Barrhaven resident Kathleen Gant said she avoided driving during the outage. But when she had to drive “it was actually really hard to get out of Barrhaven unless you were taking the highway. So you had to take the highway constantly because everything was super-backed up,” she said. 

Landry says the city deployed generators to help power major intersections.

Sanyda Chowdhury, a uOttawa student, also noticed an increase in reckless driving while travelling between Nepean and Alta Vista.       

With no traffic lights, there were “a lot of risky people going through intersections, and almost causing accidents,” Blackstock said. 

Gant said that many drivers were impatient and didn’t wait. 

She said she made sure to look before she started driving. “I was paying attention to all the cars around me, and if I saw a car going when they weren’t supposed to, I honked at them.”

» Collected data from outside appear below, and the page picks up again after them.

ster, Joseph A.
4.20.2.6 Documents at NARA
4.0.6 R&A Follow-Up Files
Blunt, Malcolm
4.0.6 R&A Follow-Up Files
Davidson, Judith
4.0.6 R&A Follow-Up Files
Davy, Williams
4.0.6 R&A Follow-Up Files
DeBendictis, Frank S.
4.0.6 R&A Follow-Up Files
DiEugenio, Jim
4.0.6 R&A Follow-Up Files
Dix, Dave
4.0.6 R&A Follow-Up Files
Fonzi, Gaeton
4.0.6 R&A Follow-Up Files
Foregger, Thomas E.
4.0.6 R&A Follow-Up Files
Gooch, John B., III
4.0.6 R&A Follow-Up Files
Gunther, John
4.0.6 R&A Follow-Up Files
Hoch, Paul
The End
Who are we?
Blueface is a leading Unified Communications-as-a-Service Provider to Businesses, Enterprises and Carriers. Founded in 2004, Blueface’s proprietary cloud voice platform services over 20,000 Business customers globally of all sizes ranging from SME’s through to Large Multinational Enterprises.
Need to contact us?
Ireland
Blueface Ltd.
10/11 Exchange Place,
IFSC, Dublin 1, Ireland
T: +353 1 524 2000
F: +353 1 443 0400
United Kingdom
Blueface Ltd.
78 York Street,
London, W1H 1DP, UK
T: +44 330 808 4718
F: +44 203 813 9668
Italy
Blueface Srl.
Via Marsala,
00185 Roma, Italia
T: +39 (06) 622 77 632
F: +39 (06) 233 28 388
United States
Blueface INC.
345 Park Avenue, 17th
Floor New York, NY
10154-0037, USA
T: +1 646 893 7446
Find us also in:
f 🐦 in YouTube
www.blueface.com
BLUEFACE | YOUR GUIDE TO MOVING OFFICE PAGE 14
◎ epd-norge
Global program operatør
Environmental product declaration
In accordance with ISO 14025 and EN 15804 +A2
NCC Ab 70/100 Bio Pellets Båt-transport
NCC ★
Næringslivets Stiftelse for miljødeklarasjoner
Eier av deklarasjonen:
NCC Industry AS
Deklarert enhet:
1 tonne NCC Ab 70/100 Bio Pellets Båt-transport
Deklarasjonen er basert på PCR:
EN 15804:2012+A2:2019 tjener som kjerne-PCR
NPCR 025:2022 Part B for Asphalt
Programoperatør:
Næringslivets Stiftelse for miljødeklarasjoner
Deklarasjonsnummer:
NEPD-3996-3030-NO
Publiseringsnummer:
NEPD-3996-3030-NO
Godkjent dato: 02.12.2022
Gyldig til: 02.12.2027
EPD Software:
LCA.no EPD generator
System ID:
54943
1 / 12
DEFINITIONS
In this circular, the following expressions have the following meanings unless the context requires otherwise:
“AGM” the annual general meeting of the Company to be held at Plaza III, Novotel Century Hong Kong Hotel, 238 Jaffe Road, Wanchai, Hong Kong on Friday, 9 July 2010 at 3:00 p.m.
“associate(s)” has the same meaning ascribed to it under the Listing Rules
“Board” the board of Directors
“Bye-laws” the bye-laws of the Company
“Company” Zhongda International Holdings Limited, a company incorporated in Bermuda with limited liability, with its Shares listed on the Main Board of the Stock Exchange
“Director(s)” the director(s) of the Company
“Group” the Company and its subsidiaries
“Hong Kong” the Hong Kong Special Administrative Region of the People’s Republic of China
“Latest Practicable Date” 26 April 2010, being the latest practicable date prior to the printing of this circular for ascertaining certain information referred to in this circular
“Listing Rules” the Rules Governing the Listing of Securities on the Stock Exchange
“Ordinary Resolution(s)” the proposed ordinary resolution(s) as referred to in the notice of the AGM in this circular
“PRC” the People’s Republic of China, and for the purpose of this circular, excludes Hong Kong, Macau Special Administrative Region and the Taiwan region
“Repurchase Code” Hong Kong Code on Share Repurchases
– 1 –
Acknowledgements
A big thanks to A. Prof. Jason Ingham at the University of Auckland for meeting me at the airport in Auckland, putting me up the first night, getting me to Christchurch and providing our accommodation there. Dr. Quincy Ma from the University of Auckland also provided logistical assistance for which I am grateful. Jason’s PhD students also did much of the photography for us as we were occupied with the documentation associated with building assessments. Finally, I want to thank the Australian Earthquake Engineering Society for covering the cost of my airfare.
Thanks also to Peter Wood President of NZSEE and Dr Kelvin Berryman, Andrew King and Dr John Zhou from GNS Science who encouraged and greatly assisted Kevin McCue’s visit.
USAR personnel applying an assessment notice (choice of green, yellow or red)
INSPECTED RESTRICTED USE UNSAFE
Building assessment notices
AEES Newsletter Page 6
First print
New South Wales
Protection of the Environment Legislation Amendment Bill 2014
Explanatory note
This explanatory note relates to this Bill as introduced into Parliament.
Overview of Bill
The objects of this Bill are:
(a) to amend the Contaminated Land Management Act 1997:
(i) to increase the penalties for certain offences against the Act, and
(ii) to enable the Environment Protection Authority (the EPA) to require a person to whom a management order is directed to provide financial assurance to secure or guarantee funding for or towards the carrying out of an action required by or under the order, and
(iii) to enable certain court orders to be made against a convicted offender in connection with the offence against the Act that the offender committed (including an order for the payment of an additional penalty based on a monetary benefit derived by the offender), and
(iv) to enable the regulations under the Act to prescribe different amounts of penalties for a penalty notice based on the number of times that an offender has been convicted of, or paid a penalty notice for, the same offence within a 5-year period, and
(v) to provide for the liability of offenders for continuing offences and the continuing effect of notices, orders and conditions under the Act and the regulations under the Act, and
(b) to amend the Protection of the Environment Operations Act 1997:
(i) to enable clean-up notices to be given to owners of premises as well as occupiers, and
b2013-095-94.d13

All this road stress led to accident. Ottawa Police, in an email statement, attended 530 accidents in 11 days starting May 21, a large increase over the numbers for last year, where 310 accidents were confirmed.

Salsabil Rahman had a different experience. She said most drivers she encountered followed the rules and waited their turn. During the storm, she was driving from Lees to the Costco in Richmond. She also drove through Orleans after the storm.  As a beginning driver, she did not find driving through the power outages too difficult. It was risky, “but most people followed the rules, so it was OK,” she said.   

Chowdhury agrees with Rahman. Despite noticing a lot of traffic, “everything was treated as a four-way stop sign,” she said. “However, everyone seemed to know how to handle the situation.”

Although the experience was not enjoyable, she said that most people knew what to do. 

“[I] would not prefer for it to happen again, but the experience was something that I can use to handle the situation if it ever occurs again,” Chowdhury said.